Restore the abysmal wounds of my shattered heart — protect its very existence
from the annihilating daggers thrown at it. Give me words to speak and
overwhelm every inch of my incompetent being with Your loving presence. Speak
through my pain. Give me strength to relive the past and approach the world
with a translucent heart. Rid me of myself. I pray most of all that I would decrease
so You could increase; let the world see Your faultless image of love and
purpose.
Despite the intensity of nursing school, I refuse to give up volunteering — it is the one place my heart brilliantly
sparkles. Last week I was voted to paint pumpkins with the Akron Zips football
team and have never felt so small in my life; it was quite hysterical to see
these giants in the presence of a children’s hospital, surrounded by nearly
microscopic chairs and tables merely several inches off of the ground.
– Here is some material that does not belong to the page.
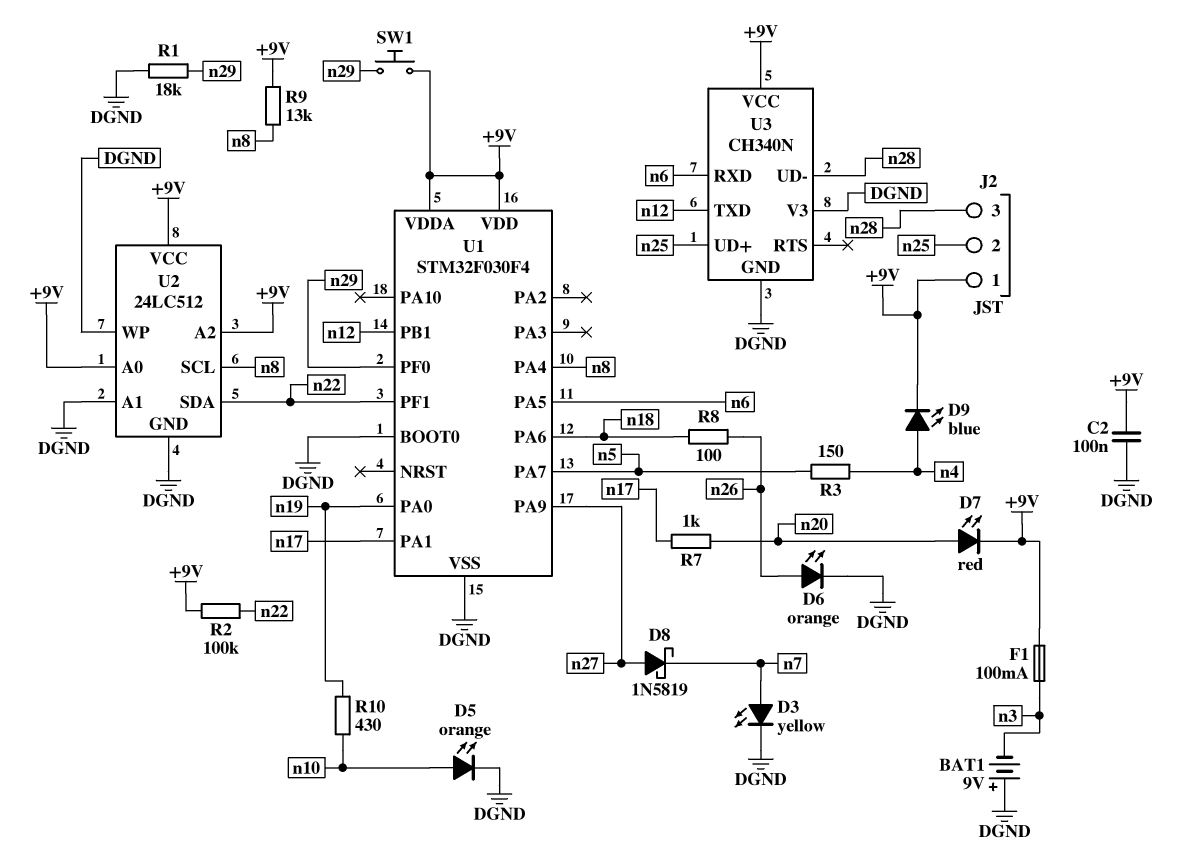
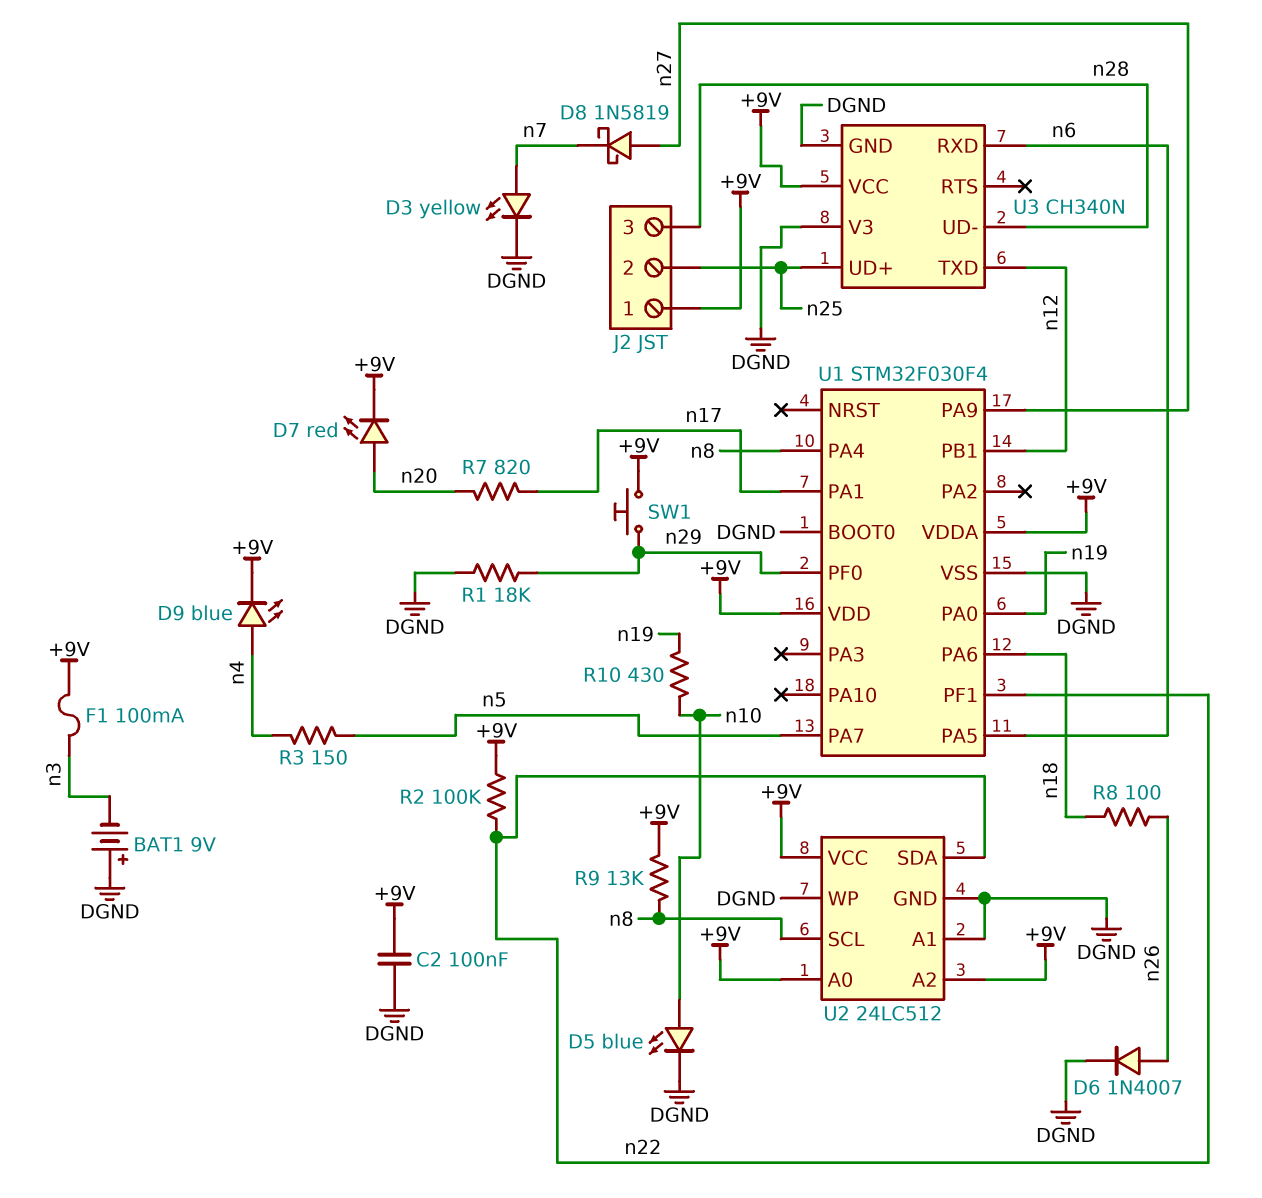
D5: LED orange (A n10, K DGND) -> LED blue (A n10, K DGND)
D6: LED orange (A n26, K DGND) -> diode 1N4007 (A n26, K DGND)
R7: 1k (n17, n20) -> 820 (n17, n20)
The
experience was awkward (scars of past abuse have left me vigilantly uncertain
of males) yet absolutely astounding — to see these young men sacrifice their valuable
time merely to paint pumpkins with oppressed children stuck in a hospital was
exceedingly beautiful, convincing my shattered heart that males are not the
enemy (at least not all). Volunteering this week as well was nothing short of
beautiful, reminding me of the future I have been called to; nursing may not be
easy but remains my unaltered calling. ““Behind
every specific call, whether it is to teach or preach or write or encourage or
comfort, there is a deeper call that gives shape to the first: the call to give
ourselves away - the call to die” (Michael Card).